__OBJETIVO INDICADO__
No excerto sobre o acampamento religioso, transcreva o trecho que vai de "2. A associação" até "campos de férias.", inclusive. Passe a chamar "entidade" ao que aí se chama "associação".

__EXCERTO APRESENTADO__
-.-.-

2. A associação mostra-se inconformada com a aplicação às atividades que promove no denominado «Acampamento..»” do disposto no Decreto-Lei n.º 304/2003, por entender que a aplicação se circunscreve a iniciativas com um programa organizado de caráter educativo, cultural, desportivo ou meramente recreativo. Os fins religiosos da iniciativa deveriam, em seu entender, excluir a aplicação dos requisitos próprios da generalidade dos campos de férias.
3. Mais alega na queixa, sem que nada em contrário conste do auto lavrado pelo agente de fiscalização, que no acampamento em questão apenas se pratica a leitura de textos sagrados, a meditação individual ou coletiva, são celebrados serviços religiosos, assiste-se a palestras e a cursos de divulgação da doutrina da confissão evangélica. Por conseguinte, nada que leve a classificar a iniciativa como produto de consumo com cariz educativo, cultural, desportivo ou meramente recreativo – o que determinaria a subsunção ao conceito de campo de férias.
II
INSTRUÇÃO
4. Em cumprimento do disposto no artigo 34.º da Lei n.º 9/91, de 9 de abril, foi promovida a audição prévia da autoridade superiormente representada por V. Ex. ª., perguntando o seguinte:
i) Se pode presumir-se que as iniciativas promovidas por uma pessoa coletiva privada com fins religiosos, nos termos da aplicação conjugada dos artigos 44.º e 63.º da Lei n.º 16/2001, de 22 de junho (Lei da Liberdade Religiosa) representem um produto de grande consumo motivado pelas dificuldades de acompanhamento dos jovens pelas famílias, particularmente durante os períodos das férias escolares?

-.-.-

__LISTA DE DADOS__
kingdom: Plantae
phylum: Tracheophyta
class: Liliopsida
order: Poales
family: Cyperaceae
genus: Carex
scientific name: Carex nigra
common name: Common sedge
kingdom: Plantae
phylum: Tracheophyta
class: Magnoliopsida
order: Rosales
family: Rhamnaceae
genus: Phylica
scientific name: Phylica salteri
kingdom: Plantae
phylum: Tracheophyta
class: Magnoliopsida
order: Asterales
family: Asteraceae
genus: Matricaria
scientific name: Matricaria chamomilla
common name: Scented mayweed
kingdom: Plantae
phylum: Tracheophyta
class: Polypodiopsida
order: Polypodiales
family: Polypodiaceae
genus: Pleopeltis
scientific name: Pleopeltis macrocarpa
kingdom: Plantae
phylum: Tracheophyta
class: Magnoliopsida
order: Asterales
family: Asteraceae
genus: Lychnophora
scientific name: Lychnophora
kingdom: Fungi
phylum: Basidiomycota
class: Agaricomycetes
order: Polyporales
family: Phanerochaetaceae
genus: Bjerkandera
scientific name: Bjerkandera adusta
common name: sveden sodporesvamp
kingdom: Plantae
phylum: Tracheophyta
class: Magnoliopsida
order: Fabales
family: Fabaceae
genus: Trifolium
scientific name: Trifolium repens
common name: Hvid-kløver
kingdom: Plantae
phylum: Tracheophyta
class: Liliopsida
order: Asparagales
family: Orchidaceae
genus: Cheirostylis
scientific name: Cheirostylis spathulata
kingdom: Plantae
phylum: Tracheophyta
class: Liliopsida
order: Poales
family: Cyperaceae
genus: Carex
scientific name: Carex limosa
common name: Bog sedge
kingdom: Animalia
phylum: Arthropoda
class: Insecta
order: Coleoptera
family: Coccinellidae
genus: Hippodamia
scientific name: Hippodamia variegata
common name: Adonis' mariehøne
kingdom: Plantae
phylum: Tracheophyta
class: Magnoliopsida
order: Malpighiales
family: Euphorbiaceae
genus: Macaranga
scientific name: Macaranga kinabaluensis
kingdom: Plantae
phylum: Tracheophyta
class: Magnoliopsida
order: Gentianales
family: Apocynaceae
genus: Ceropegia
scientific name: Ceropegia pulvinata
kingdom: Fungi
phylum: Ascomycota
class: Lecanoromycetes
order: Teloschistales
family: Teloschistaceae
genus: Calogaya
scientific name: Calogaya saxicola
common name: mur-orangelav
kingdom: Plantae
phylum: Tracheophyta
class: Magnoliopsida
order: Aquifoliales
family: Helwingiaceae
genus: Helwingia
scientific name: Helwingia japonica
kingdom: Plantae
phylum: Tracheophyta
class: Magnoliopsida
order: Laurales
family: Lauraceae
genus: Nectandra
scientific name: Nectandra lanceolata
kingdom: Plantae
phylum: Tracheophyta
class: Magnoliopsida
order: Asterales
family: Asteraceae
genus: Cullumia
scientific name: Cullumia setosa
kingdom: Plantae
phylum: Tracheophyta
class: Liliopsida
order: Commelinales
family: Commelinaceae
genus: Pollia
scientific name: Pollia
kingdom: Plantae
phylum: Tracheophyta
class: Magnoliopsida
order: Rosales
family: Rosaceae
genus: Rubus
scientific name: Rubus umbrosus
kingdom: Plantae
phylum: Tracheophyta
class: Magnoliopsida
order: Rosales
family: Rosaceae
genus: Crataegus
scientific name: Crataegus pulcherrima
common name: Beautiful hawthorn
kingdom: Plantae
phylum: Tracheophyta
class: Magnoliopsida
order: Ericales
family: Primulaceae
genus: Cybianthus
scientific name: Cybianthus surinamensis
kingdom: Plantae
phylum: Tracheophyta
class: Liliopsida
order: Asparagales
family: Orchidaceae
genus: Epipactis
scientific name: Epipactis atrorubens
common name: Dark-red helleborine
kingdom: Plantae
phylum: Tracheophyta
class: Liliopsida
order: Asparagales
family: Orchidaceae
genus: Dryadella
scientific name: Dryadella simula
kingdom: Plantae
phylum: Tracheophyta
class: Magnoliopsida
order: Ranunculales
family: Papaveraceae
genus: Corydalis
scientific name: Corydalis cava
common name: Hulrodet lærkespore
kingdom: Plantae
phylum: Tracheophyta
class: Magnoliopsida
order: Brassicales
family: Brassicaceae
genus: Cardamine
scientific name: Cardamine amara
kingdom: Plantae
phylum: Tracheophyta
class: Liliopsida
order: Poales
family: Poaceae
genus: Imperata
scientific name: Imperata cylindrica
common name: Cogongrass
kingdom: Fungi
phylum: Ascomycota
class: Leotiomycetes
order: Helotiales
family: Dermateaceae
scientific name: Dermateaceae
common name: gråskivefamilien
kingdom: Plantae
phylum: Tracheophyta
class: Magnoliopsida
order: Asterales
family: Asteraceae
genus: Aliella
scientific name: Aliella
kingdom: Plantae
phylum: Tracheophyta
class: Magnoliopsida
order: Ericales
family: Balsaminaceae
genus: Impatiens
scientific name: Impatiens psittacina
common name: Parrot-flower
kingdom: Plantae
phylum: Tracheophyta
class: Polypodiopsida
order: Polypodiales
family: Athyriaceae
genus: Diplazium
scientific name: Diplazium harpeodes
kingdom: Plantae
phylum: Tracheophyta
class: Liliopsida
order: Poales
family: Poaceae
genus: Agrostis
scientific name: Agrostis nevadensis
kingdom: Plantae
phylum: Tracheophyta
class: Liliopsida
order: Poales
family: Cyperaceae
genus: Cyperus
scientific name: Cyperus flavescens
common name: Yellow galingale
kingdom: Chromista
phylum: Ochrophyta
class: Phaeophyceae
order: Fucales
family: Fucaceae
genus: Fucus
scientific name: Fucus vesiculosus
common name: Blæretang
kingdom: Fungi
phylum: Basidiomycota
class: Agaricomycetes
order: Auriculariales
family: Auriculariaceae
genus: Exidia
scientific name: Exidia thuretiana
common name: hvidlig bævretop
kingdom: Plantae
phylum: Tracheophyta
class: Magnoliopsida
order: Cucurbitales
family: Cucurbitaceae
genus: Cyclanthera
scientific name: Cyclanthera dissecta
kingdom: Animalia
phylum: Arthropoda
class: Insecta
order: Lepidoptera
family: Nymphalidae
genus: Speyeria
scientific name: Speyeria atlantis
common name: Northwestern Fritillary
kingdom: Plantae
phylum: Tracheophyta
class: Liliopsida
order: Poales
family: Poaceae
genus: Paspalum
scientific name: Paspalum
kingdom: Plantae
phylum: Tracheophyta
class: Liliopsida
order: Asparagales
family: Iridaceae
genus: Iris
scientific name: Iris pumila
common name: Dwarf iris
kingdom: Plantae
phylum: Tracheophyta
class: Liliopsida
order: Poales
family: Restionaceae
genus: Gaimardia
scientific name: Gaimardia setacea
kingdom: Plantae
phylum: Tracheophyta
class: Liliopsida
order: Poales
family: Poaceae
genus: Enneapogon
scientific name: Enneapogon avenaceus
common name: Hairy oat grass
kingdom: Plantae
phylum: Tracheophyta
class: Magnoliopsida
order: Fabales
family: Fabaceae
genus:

-.-.-

__RESULTADO DO EXERCÍCIO__
2. A entidade mostra-se inconformada com a aplicação às atividades que promove no denominado «Acampamento..»” do disposto no Decreto-Lei n.º 304/2003, por entender que a aplicação se circunscreve a iniciativas com um programa organizado de caráter educativo, cultural, desportivo ou meramente recreativo. Os fins religiosos da iniciativa deveriam, em seu entender, excluir a aplicação dos requisitos próprios da generalidade dos campos de férias.